信号が赤で止まった所で雹牙さんが私を見て、あんまりにも間の抜けた表情していたのか数瞬見詰め合った後、ぷっと吹き出された。酷い……。
思わずぷくっと頬を膨らませてそっぽ向けば視界の端で手が伸びて来るのが見えて、今日は何もせず降ろしたままの髪に指が絡まって撫でおろされる。
頬にかかっていた髪を耳に掛けられて、くすぐったくて首を竦めたら指先が頬を擽って膨れた所を摘まんでぷすっと空気を抜いてから離れて行った。
「百合が気にしないならいい」
「ん、よく、判らないけど。古い家にはその家なりの良さがあるし、リフォームするなら程度にもよるけど古すぎるわけでもないし、とりあえず雹牙さんと一緒に居られるならなんでもどこでも構わないよ」
「お前は」
「だって、最悪離れて暮らすとかも覚悟してたし。今がすっごく贅沢なんだよなぁって思ってたから」
正直なところを言ったら、なんか複雑そうな横顔になったけど信号が青になって運転中だからこっちは見られなかった。
多分、見られたら泣きそうな顔になってるから助かったかな。でも、ハンドルから片手が離れて私の投げ出してた手を取って、指を絡めるように握られて物件だっていう家に着くまでずっと繋がれてたからきっとばれてる。
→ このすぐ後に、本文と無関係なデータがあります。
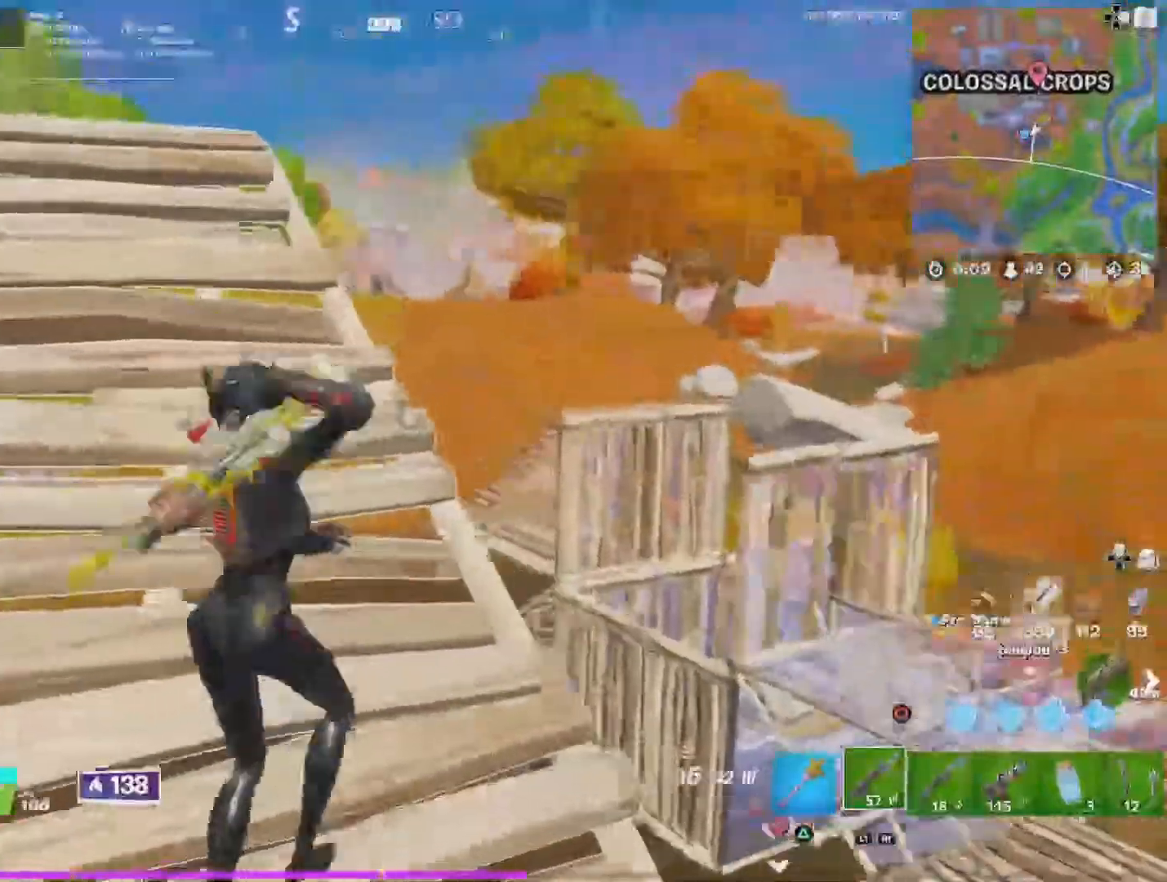
{"dt_ms": 500, "buttons": [], "left_stick": "center", "right_stick": "center", "events": [[33, "L1", "up"], [133, "left_stick", "center"], [233, "L1", "down"], [300, "L1", "up"]]}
家に着いたらかなり綺麗な洋風の家だった。前に住んでた人も改装したらしくて設備自体はそこまで古くはなかったけど、前の家が木造の良い建物だったから趣は残してあるんだって。
案内してくれたのはこの物件を管理、販売している不動産会社の人で建築会社も兼ねててリフォームにも対応してくれるんだって。
キッチンと浴室は改装して、他は傷みもほとんどなかったから壁紙を張り替えて貰うくらいでそのままで良いという話になった。
ついでだから家に合わせた家具とか食器類も見ていこうって話になって、家具屋さんとか食器屋さんを見に行ってあれこれと相談しながらカーテンや食器棚なんかのオーダー物は雹牙さんがさっさと注文してしまった。